Besonders Hochhäuser haben ein hohes Potential zur Anwendung der hydroaktiven Fassaden. Zum einen weisen sie eine große Fassadenfläche auf, zum anderen trifft Regen mit zunehmender Höhe als Schrägregen auf vertikale Oberflächen. Ab 30 Metern Gebäudehöhe kann so mehr Wasser über die Fassade aufgenommen werden. Außerdem verstärken die höheren Windgeschwindigkeiten in der Höhe die Verdunstungseffekte. Des Weiteren entsteht ein kühler Luftstrom, der die Umgebung kühlt. Die Fassadenelemente sind zudem sehr leicht und können so sowohl an Neubauten als auch nachträglich an bestehenden Gebäuden angebracht werden.

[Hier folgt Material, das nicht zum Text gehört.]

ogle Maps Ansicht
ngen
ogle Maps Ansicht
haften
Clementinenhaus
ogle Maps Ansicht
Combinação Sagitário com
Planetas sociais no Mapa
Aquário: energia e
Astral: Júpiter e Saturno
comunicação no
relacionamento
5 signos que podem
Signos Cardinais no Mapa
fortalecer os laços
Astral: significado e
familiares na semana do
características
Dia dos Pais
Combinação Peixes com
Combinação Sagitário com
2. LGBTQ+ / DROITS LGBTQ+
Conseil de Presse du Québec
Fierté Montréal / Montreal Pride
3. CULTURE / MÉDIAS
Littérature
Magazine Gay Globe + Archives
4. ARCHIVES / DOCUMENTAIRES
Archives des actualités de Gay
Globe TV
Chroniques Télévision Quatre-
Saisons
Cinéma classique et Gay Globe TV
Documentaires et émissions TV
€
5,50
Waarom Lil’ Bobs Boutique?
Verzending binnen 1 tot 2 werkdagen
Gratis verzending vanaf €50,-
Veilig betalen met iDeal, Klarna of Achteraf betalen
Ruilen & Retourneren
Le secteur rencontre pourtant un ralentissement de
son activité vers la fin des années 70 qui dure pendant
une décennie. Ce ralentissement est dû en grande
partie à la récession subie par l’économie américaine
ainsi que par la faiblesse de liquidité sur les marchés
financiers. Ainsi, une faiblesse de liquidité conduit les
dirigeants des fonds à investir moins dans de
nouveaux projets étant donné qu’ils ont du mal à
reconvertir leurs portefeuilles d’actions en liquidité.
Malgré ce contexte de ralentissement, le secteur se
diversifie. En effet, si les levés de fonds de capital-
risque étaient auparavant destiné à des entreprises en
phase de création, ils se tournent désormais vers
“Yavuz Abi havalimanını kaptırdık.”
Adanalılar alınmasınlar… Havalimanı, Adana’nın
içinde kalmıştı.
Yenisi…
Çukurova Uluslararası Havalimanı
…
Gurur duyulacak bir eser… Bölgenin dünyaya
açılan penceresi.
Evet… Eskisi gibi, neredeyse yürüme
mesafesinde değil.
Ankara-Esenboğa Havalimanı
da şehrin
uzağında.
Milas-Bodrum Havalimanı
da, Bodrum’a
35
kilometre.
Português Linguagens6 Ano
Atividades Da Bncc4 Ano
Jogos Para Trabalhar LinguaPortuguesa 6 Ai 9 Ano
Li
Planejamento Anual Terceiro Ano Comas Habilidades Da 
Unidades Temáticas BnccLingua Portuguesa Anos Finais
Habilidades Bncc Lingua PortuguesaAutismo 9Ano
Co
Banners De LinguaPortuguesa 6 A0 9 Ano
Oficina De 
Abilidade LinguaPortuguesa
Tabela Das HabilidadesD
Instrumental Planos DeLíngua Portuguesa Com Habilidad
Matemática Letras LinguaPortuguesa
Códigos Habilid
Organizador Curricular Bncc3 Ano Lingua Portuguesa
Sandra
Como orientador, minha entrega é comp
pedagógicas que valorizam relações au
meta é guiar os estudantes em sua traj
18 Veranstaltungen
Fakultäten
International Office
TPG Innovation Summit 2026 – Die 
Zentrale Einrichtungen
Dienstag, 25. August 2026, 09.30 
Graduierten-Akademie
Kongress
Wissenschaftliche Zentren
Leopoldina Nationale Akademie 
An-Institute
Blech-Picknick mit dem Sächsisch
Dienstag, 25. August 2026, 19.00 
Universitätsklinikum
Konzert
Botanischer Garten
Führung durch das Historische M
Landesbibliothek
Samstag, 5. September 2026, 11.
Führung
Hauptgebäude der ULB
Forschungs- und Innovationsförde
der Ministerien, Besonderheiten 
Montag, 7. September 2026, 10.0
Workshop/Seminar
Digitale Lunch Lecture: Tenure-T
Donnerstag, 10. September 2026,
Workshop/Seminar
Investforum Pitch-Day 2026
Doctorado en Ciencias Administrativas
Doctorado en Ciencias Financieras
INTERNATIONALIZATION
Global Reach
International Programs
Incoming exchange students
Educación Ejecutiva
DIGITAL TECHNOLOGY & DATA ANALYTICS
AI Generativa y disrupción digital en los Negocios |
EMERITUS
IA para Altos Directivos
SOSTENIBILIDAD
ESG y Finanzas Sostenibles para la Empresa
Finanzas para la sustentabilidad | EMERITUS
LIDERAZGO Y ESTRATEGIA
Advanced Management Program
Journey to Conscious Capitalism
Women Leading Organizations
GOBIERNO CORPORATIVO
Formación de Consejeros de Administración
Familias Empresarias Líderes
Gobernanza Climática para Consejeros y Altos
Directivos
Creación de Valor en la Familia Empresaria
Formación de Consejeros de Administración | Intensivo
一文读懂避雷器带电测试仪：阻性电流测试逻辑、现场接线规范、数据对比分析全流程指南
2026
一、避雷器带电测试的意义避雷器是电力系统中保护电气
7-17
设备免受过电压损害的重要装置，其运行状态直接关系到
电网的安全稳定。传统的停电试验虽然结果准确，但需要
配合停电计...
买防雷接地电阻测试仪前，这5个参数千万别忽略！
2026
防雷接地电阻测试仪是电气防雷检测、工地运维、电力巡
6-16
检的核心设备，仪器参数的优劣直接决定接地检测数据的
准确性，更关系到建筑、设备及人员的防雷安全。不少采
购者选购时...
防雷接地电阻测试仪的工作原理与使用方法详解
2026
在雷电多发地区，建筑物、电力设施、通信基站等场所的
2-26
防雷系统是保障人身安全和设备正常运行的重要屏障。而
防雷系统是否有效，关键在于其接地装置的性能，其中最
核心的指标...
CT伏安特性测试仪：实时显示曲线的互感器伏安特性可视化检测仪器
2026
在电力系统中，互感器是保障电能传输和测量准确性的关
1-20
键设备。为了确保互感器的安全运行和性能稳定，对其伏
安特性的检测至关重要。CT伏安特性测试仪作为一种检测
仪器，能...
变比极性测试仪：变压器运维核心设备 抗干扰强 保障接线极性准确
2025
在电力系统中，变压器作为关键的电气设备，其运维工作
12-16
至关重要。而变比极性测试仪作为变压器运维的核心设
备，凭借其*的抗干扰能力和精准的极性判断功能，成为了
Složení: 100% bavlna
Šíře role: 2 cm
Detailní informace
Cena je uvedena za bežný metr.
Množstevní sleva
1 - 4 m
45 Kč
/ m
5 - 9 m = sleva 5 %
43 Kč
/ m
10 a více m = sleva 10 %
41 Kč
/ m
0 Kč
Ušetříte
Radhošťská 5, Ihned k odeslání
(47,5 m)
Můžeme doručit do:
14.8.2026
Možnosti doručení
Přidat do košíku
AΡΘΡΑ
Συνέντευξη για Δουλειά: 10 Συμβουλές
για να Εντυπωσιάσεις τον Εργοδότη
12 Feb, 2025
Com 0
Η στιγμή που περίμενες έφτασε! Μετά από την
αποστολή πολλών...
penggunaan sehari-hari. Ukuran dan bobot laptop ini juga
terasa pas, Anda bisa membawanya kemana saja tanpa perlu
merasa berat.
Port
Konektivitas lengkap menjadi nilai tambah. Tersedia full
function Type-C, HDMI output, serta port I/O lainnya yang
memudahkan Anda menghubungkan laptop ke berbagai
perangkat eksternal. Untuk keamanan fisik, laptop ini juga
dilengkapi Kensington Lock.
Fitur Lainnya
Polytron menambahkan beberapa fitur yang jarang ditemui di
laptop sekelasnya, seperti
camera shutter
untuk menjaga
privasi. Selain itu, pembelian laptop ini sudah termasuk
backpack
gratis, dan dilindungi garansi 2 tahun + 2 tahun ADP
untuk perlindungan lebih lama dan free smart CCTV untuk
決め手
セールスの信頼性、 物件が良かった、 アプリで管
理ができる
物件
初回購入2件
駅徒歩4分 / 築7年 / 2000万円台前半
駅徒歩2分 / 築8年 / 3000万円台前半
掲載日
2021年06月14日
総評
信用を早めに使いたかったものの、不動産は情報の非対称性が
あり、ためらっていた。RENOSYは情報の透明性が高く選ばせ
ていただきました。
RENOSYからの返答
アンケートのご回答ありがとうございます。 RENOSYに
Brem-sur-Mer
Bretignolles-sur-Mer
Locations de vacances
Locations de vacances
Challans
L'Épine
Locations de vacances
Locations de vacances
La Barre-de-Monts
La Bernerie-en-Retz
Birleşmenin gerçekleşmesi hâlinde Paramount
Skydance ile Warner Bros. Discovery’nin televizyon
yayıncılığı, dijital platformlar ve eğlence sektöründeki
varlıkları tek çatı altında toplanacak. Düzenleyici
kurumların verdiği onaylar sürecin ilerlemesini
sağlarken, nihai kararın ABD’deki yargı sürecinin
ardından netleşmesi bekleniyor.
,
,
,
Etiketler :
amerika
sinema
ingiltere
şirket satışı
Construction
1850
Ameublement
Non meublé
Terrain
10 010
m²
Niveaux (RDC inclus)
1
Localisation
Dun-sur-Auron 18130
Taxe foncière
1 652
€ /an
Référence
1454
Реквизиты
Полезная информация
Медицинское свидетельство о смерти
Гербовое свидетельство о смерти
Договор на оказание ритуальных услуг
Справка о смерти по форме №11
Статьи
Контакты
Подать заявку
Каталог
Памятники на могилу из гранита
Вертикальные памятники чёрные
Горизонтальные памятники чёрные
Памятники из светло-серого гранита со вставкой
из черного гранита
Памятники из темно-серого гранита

Dieses Fassadensystem stellt eine artifizielle Retentionsfläche zur Regenwasserrückhaltung und -verdunstung in der Gebäudefassade dar, die durch ihre optischen und haptischen Qualitäten nicht nur unglaublich schön ist, sondern zugleich einen Meilenstein für die Anpassung der gebauten Umwelt an die akuten Herausforderungen unserer Zeit darstellt„, so Eisenbarth.